Ano passado participei de um concurso no JB onde deveríamos contar um mico ocorrido em viagem e escrever um slogan falando da diversidade de Nova York. Escrevi o texto abaixo e o slogan: "New York, New York: Tudo, de tudo". Ganhei.
O Mico
Nova York é o paraíso para os desorientados. Ruas e avenidas numeradas, o máximo para quem, como eu, não sabe a diferença entre norte e sul. Epa, ISSO a gente precisa saber! Mas, tendo um mapa, nenhum perigo. Ou não?
Outubro de 1988, friozinho gostoso, 5º dia na cidade, hospedado num apartamento perto da rua 125. Por medo do metrô, que naquela época era um tanto apavorante de noite (havia fachos fortes de luz no teto das estações em regiões visíveis pela cabine de segurança, e instruções expressas para que se esperasse o trem ali), andava sempre de ônibus, que dava a vantagem adicional de se poder ver a cidade, sempre impressionante, que muda a cada esquina. Bem, naquele dia, ou melhor naquela noite, não levei o mapa. Até um desequilibrado do meu porte conseguiria fazer aquele trajeto, retíssimo. Mas… havia um desvio. Um ENORME desvio, e eu não reparei. Não mais que de repente, ponto final. Confiante de estar a uma ou duas quadras do meu destino, saltei, na rua larga e escura. Ventava, a sensação térmica era de gelo, tudo deserto. Pensei: ruas numeradas, era só achar o número da qual eu estava, e ir para a famigerada 125. Má notícia: a rua não tinha número. Caramba, e agora? Simples! Achar uma Avenida, e a partir daí me achar. Andei a esmo, ainda sem vivalma na rua, até que - alvíssaras! – uma avenida! Fui ao poste, e sob a luz amarela, o nome que na época ainda não tinha a repercussão que o cinema deu anos depois: "Malcolm X". Pensei: conheço esse nome! Desci a avenida repetindo o nome: Malcolm Xis, Malcolm Xis, malc… ao pensar em inglês (Malcolm "Éx"), a ficha caiu: Estou no Harlem!!!!

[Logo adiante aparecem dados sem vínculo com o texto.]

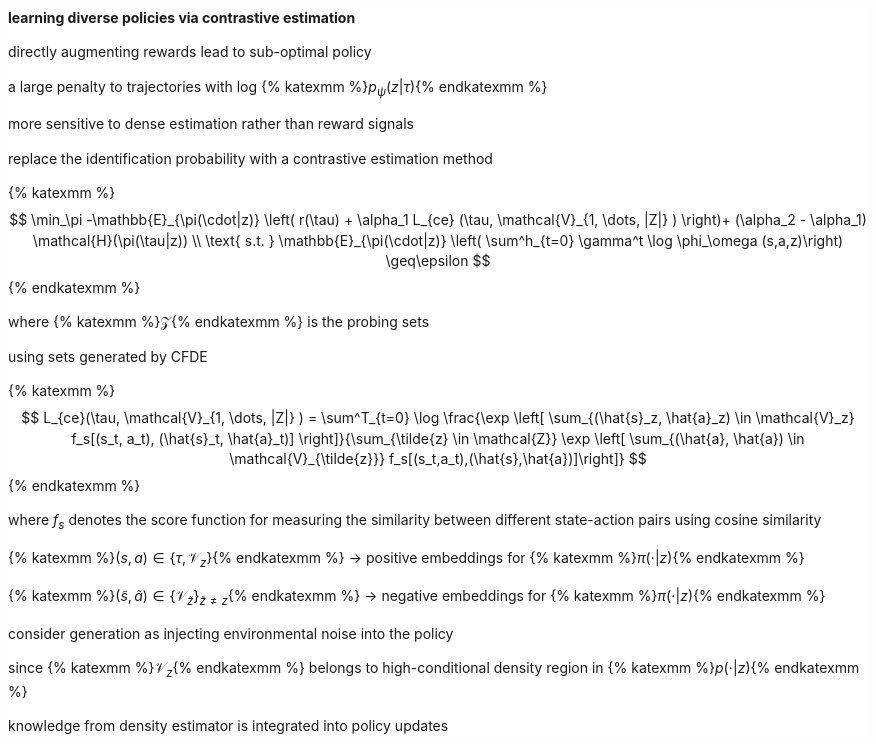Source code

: **learning diverse policies via contrastive estimation**

directly augmenting rewards lead to sub-optimal policy

a large penalty to trajectories with log {% katexmm %}$p_\psi(z|\tau)${% endkatexmm %}

more sensitive to dense estimation rather than reward signals 

replace the identification probability with a contrastive estimation method

{% katexmm %}
$$
\min_\pi -\mathbb{E}_{\pi(\cdot|z)} \left( r(\tau) + \alpha_1 L_{ce} (\tau, \mathcal{V}_{1, \dots, |Z|} )  \right)+ (\alpha_2 - \alpha_1) \mathcal{H}(\pi(\tau|z)) \\ \text{ s.t. } \mathbb{E}_{\pi(\cdot|z)} \left( \sum^h_{t=0} \gamma^t \log \phi_\omega (s,a,z)\right) \geq\epsilon
$$
{% endkatexmm %}

where {% katexmm %}$\mathcal{Z}${% endkatexmm %} is the probing sets 

using sets generated by CFDE

{% katexmm %}
$$
L_{ce}(\tau, \mathcal{V}_{1, \dots, |Z|} ) = \sum^T_{t=0} \log \frac{\exp \left[ \sum_{(\hat{s}_z, \hat{a}_z) \in \mathcal{V}_z} f_s[(s_t, a_t), (\hat{s}_t, \hat{a}_t)] \right]}{\sum_{\tilde{z} \in \mathcal{Z}} \exp \left[ \sum_{(\hat{a}, \hat{a}) \in \mathcal{V}_{\tilde{z}}} f_s[(s_t,a_t),(\hat{s},\hat{a})]\right]}
$$
{% endkatexmm %}

where $f_s$ denotes the score function for measuring the similarity between different state-action pairs using cosine similarity

{% katexmm %}$(s,a) \in \{\tau, \mathcal{V}_z\}${% endkatexmm %} → positive embeddings for {% katexmm %}$\pi(\cdot | z)${% endkatexmm %}

{% katexmm %}$(\tilde{s}, \tilde{a}) \in \{\mathcal{V}_{\tilde{z}}\}_{\tilde{z} \neq z}${% endkatexmm %} → negative embeddings for {% katexmm %}$\pi(\cdot | z)${% endkatexmm %}

consider generation as injecting environmental noise into the policy

since {% katexmm %}$\mathcal{V}_z${% endkatexmm %} belongs to high-conditional density region in {% katexmm %}$p(\cdot|z)${% endkatexmm %}

knowledge from density estimator is integrated into policy updates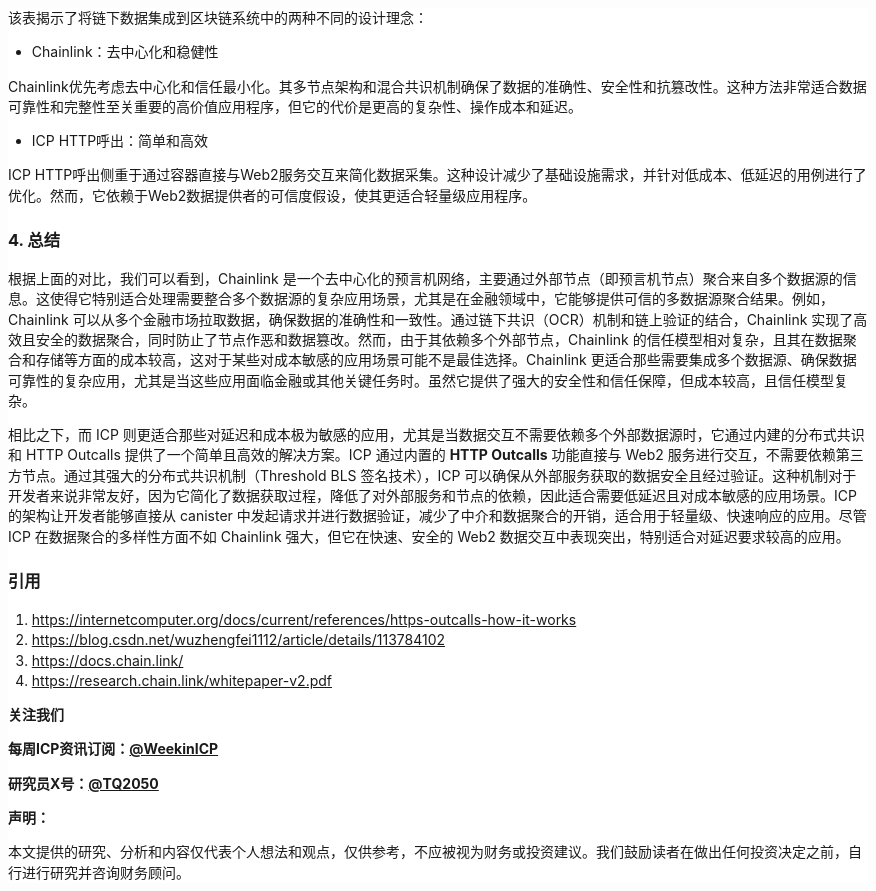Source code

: 该表揭示了将链下数据集成到区块链系统中的两种不同的设计理念：

- Chainlink：去中心化和稳健性

Chainlink优先考虑去中心化和信任最小化。其多节点架构和混合共识机制确保了数据的准确性、安全性和抗篡改性。这种方法非常适合数据可靠性和完整性至关重要的高价值应用程序，但它的代价是更高的复杂性、操作成本和延迟。

- ICP HTTP呼出：简单和高效

ICP HTTP呼出侧重于通过容器直接与Web2服务交互来简化数据采集。这种设计减少了基础设施需求，并针对低成本、低延迟的用例进行了优化。然而，它依赖于Web2数据提供者的可信度假设，使其更适合轻量级应用程序。

### **4. 总结**

根据上面的对比，我们可以看到，Chainlink 是一个去中心化的预言机网络，主要通过外部节点（即预言机节点）聚合来自多个数据源的信息。这使得它特别适合处理需要整合多个数据源的复杂应用场景，尤其是在金融领域中，它能够提供可信的多数据源聚合结果。例如，Chainlink 可以从多个金融市场拉取数据，确保数据的准确性和一致性。通过链下共识（OCR）机制和链上验证的结合，Chainlink 实现了高效且安全的数据聚合，同时防止了节点作恶和数据篡改。然而，由于其依赖多个外部节点，Chainlink 的信任模型相对复杂，且其在数据聚合和存储等方面的成本较高，这对于某些对成本敏感的应用场景可能不是最佳选择。Chainlink 更适合那些需要集成多个数据源、确保数据可靠性的复杂应用，尤其是当这些应用面临金融或其他关键任务时。虽然它提供了强大的安全性和信任保障，但成本较高，且信任模型复杂。

相比之下，而 ICP 则更适合那些对延迟和成本极为敏感的应用，尤其是当数据交互不需要依赖多个外部数据源时，它通过内建的分布式共识和 HTTP Outcalls 提供了一个简单且高效的解决方案。ICP 通过内置的 **HTTP Outcalls** 功能直接与 Web2 服务进行交互，不需要依赖第三方节点。通过其强大的分布式共识机制（Threshold BLS 签名技术），ICP 可以确保从外部服务获取的数据安全且经过验证。这种机制对于开发者来说非常友好，因为它简化了数据获取过程，降低了对外部服务和节点的依赖，因此适合需要低延迟且对成本敏感的应用场景。ICP 的架构让开发者能够直接从 canister 中发起请求并进行数据验证，减少了中介和数据聚合的开销，适合用于轻量级、快速响应的应用。尽管 ICP 在数据聚合的多样性方面不如 Chainlink 强大，但它在快速、安全的 Web2 数据交互中表现突出，特别适合对延迟要求较高的应用。

### **引用**

1. https://internetcomputer.org/docs/current/references/https-outcalls-how-it-works
2. https://blog.csdn.net/wuzhengfei1112/article/details/113784102
3. https://docs.chain.link/
4. https://research.chain.link/whitepaper-v2.pdf


**关注我们**

**每周ICP资讯订阅：**[**@WeekinICP**](https://x.com/Week_ICP)

**研究员X号：**[**@TQ2050**](https://x.com/TQ2050)


**声明：**

本文提供的研究、分析和内容仅代表个人想法和观点，仅供参考，不应被视为财务或投资建议。我们鼓励读者在做出任何投资决定之前，自行进行研究并咨询财务顾问。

Uma explicação: o Harlem começa por volta da 125. Outra explicação, para manter o suspense: o Harlem não é o que se pensa por aí. É um belo bairro, de classe média alta, especialmente no início – negra. Durante o dia passar por lá é (ou era, em 88) tranqüilo, seja qual for sua cor, raça, etc. Mas, à medida que a noite chega, as coisas pioram. Um branco, a pé, depois da meia-noite, é provocação. Ah, sim: sou branco, tenho 1,88 m e olhos verdes. Vá lá, bunda grande, também. Ou seja, de boca fechada, um americano típico.
Mas, voltando: ir para onde? Direita, esquerda? Por sorte, ninguém na rua. Epa, o correio! Aquele prédio era familiar! Ali, ali a rua 125! Como disse antes, em Nova York as coisas mudam a cada esquina. No Harlem também. Da 125 em diante, estou fora dele, e por via de conseqüência, não estou provocando ninguém. Desci rápido a rua, até que… eram 3. Enormes. Maiores que eu, e muitíssimo mais largos. Roupas caras, caras fechadas. O pé do menor deles era do tamanho do meu fêmur. A cerca de 10 metros, simplesmente ficaram lado a lado na calçada, de braços cruzados e me olhando. Então, além da cara deles, a rua também estava fechada. Correr, nem pensar. Com aqueles pés tamanho fêmur, me alcançariam em décimos de segundo. Bem, se ia apanhar, que fosse com dignidade. Levantei os braços e, piorando o meu impiorável inglês, gritei repetidas vezes:
-Ái emi lósti! Ái emi lóst! Ái emi from Brasil!
Para aqueles que não têm a mesma fluência que eu no idioma inglês, esclareço que estava dizendo que estava perdido e que era (e continuo sendo) brasileiro. Já bem próximos, um deles levantou uma sobrancelha e disse, com essa pronúncia:
-Brizíl? Píli?
Píli? O que diabos significava isso? Mas o medo era tanto que a adrenalina iluminou meu pobre cérebro, com uma rapidez inimaginável:
Pelé!!!!! Gritei:
-Yes! Yes! Yes!
Imediatamente abriram um sorriso e, com um braço sobre meus ombros, resolveram me escoltar até a amada 125, pois, pelo que entendi da gíria deles, aquela zona era muito perigosa para brancos como eu. Quem poderia imaginar, não?
Na despedida, um deles me disse que seu sonho era conhecer as "muletas" de Copacabana.